# WORK TO BE COMPLETED:
Resume the article on predictive model regulation in insurance, picking up right after its last paragraph.

# TEXT PROVIDED:
──────

Last updated on

Predictive Model Regulation Is Coming for Insurance. Rate Filings Will Never Be the Same.

AI Governance
Predictive Model Regulation Is Coming for Insurance. Rate Filings Will Never Be the Same.

A top-20 personal auto carrier submitted a rate filing in Colorado last year that included a gradient-boosted decision tree for territorial risk segmentation. The model outperformed their prior generalized linear model on every actuarial metric: better Gini coefficient, tighter residual distributions, lower combined ratio on holdout data. The state's Division of Insurance rejected the filing. The rejection letter cited a single issue: the carrier could not demonstrate, to the regulator's satisfaction, that the model's rating variables did not serve as proxies for race or income.

The model was actuarially superior. It was also unexplainable in the specific way that regulators require. That gap between actuarial performance and regulatory explainability defines the central tension in predictive model regulation for insurance.

Rating Statutes Were Written for a Different World

Every state's insurance rating statute rests on three principles: rates must be adequate, not excessive, and not unfairly discriminatory. These principles were codified decades ago, and the models they were designed to govern were straightforward. Generalized linear models produce coefficients: a specific multiplicative factor for each rating variable. A regulator reviewing a GLM-based rate filing can examine each variable, understand its directional effect, assess its magnitude, and evaluate whether it correlates with protected class characteristics.

The transparency is inherent to the method. A GLM that uses credit score as a rating variable produces a coefficient that a regulator can isolate. The regulator can test whether credit score's effect on predicted loss correlates with race by analyzing the variable's distribution across demographic groups. If it does, the regulator can require the carrier to demonstrate actuarial justification or remove the variable. The process is well-established, and the tools for conducting it exist at every state department of insurance.

──────

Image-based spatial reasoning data
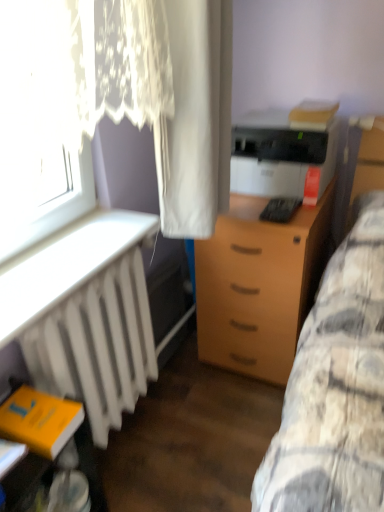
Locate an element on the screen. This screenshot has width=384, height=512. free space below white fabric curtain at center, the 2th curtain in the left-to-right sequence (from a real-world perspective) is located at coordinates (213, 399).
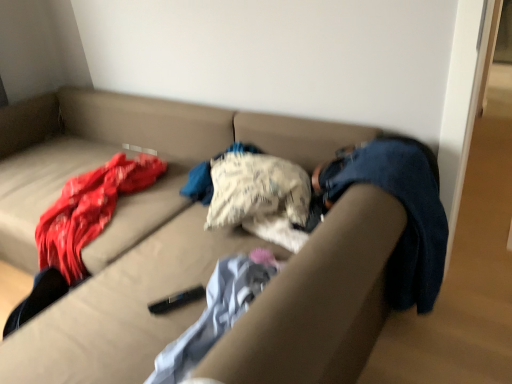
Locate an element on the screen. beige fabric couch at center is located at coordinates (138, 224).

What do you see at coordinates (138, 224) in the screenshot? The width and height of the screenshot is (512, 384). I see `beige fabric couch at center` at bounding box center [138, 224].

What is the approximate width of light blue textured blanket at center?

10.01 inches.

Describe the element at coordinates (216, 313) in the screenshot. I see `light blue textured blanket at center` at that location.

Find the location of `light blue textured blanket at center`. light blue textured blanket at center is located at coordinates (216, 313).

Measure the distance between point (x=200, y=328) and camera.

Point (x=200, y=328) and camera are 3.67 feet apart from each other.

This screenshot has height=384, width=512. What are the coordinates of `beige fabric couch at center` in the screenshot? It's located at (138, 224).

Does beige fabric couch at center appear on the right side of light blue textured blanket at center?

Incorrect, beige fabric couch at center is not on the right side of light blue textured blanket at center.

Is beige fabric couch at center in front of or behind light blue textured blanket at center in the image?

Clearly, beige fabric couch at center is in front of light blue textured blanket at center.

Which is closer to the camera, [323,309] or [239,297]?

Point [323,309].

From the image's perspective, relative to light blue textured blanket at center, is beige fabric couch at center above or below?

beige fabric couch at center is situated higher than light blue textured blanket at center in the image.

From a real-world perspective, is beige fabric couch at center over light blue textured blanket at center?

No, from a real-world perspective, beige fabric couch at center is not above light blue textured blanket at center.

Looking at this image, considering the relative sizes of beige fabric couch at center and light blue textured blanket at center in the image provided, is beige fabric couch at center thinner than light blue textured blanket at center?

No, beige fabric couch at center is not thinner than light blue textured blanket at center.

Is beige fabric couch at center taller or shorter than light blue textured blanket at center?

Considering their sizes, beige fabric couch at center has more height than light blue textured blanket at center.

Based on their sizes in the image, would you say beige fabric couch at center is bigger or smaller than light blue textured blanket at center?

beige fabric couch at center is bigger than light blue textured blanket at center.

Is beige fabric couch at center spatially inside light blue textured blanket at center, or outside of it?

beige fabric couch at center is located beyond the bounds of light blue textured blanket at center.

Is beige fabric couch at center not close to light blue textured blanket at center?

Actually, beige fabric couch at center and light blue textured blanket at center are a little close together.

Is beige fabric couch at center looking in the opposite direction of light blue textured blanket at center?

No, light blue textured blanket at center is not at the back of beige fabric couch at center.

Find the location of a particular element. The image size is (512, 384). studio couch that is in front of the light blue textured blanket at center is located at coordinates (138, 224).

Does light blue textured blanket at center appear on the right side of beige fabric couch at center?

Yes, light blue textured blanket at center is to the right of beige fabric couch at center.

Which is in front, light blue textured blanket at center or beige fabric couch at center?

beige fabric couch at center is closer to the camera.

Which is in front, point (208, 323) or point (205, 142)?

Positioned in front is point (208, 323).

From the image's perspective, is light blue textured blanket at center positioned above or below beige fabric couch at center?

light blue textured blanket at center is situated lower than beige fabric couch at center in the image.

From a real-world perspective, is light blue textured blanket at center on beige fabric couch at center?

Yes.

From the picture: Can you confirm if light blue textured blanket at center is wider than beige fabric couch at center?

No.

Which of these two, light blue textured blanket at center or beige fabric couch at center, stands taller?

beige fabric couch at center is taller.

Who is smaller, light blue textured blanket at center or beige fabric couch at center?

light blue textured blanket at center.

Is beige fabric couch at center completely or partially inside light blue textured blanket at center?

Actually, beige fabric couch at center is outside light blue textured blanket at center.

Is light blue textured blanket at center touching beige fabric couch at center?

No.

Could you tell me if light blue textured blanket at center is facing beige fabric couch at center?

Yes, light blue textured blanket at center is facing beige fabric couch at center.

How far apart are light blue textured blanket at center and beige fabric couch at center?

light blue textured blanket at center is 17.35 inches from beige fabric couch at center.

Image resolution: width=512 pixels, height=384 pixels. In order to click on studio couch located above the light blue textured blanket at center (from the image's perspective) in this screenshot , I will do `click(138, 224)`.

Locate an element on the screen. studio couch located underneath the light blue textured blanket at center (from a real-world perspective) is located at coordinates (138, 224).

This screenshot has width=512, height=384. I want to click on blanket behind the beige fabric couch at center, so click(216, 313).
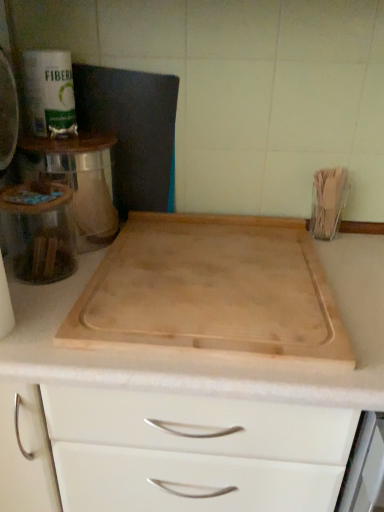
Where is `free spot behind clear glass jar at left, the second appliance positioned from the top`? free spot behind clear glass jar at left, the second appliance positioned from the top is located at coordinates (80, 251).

──────

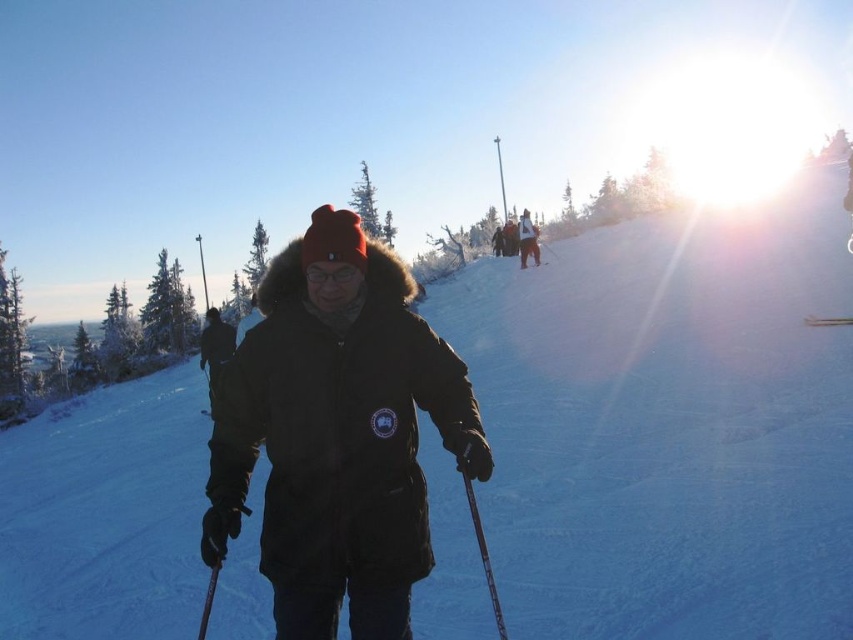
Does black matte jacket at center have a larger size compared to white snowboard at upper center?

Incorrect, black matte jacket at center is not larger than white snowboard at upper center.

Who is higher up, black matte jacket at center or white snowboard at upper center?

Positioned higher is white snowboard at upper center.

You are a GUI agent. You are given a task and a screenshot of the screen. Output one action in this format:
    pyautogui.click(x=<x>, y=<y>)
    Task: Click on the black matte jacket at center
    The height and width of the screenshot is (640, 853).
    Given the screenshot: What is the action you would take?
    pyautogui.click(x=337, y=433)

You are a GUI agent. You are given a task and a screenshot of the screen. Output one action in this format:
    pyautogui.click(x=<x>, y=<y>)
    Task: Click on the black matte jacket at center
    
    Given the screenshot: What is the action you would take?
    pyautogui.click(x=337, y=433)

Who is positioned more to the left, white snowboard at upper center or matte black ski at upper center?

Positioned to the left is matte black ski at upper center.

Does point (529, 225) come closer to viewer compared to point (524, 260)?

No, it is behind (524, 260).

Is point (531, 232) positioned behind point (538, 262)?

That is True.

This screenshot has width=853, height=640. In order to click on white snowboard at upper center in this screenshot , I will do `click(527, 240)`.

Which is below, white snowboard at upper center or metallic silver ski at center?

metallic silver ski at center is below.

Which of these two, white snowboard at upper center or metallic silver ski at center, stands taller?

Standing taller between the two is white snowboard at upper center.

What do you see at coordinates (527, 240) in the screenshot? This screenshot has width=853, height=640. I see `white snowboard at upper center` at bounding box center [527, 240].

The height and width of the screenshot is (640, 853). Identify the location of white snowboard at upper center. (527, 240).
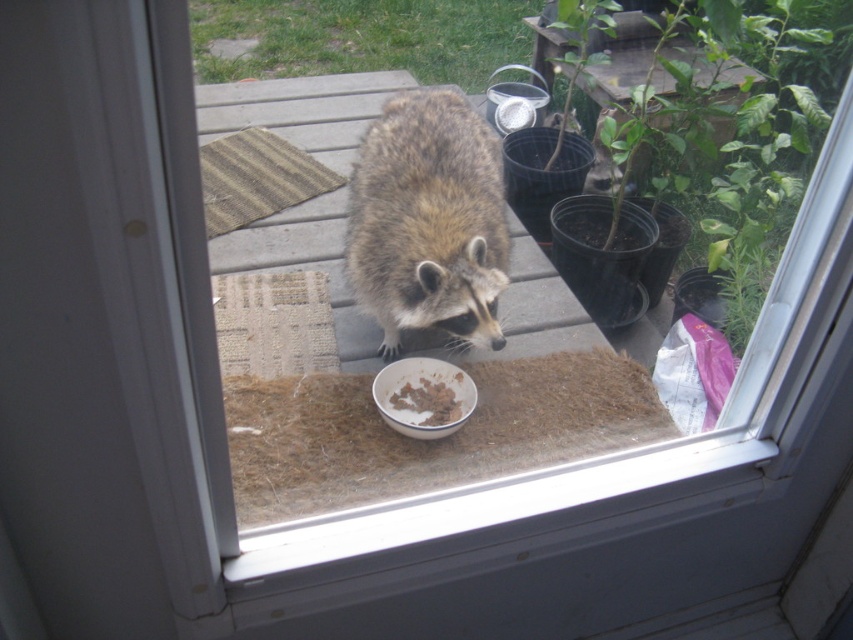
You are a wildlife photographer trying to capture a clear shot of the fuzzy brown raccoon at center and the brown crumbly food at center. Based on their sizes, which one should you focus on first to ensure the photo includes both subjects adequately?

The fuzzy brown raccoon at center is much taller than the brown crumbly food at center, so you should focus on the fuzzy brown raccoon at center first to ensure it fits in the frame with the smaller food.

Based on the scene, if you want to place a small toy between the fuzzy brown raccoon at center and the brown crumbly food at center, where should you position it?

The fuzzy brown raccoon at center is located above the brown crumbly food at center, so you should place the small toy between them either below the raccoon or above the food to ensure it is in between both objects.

──────

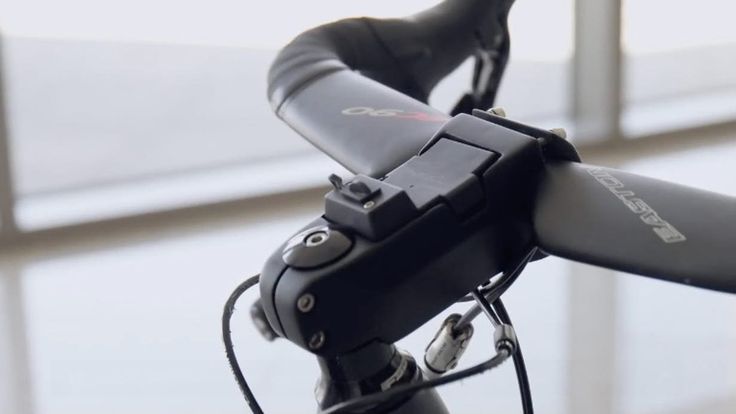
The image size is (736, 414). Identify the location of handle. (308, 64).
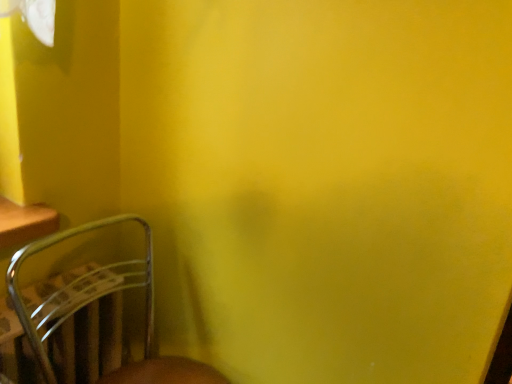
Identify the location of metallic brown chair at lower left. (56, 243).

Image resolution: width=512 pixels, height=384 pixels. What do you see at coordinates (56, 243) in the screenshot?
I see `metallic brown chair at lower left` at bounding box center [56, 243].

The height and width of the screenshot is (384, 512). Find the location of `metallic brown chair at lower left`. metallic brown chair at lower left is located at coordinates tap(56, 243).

──────

# TASK RESPONSE:
Predictive models, specifically gradient-boosted trees, random forests, and neural networks, do not produce coefficients in the same way. A gradient-boosted tree may use 200 features, with interactions between features driving predictions in ways that no single coefficient can summarize. Feature importance scores indicate which variables contribute most to predictions in aggregate, but they do not reveal how a specific variable affects the rate for a specific policyholder. Two policyholders with the same credit score may receive different rate impacts because the model's treatment of credit score depends on its interaction with dozens of other variables.

The NAIC recognized this gap. Its Predictive Analytics Working Group has been developing guidance on how state regulators should evaluate predictive models within existing rate-filing frameworks. The draft white paper, circulated among state insurance departments, addresses the fundamental question: how do regulators apply "not unfairly discriminatory" to a model whose internal logic resists the variable-by-variable inspection that GLMs allow?

The Explainability Problem Is Not Abstract

The regulatory challenge is concrete, and it has specific dimensions that carriers must address.

Variable-level effects versus system-level effects. GLMs allow regulators to isolate the effect of each variable. Predictive models produce system-level effects where variables interact. A regulator asking "what is the effect of credit score on this policyholder's rate?" expects a number. A gradient-boosted model produces a different answer depending on the values of every other input variable.

Explainability tools like SHAP values and partial dependence plots can help bridge this gap. In plain terms: a SHAP value measures how much a single variable pushed a specific prediction above or below the model's average, while a partial dependence plot shows how changing one variable affects predictions across the full dataset. These are useful approximations, but they remain approximations. A SHAP value for credit score tells the regulator how much credit score contributed to this prediction relative to the model's average prediction. It does not tell the regulator what would happen if credit score were removed from the model entirely, because removing a variable from a non-linear model changes the behavior of every other variable.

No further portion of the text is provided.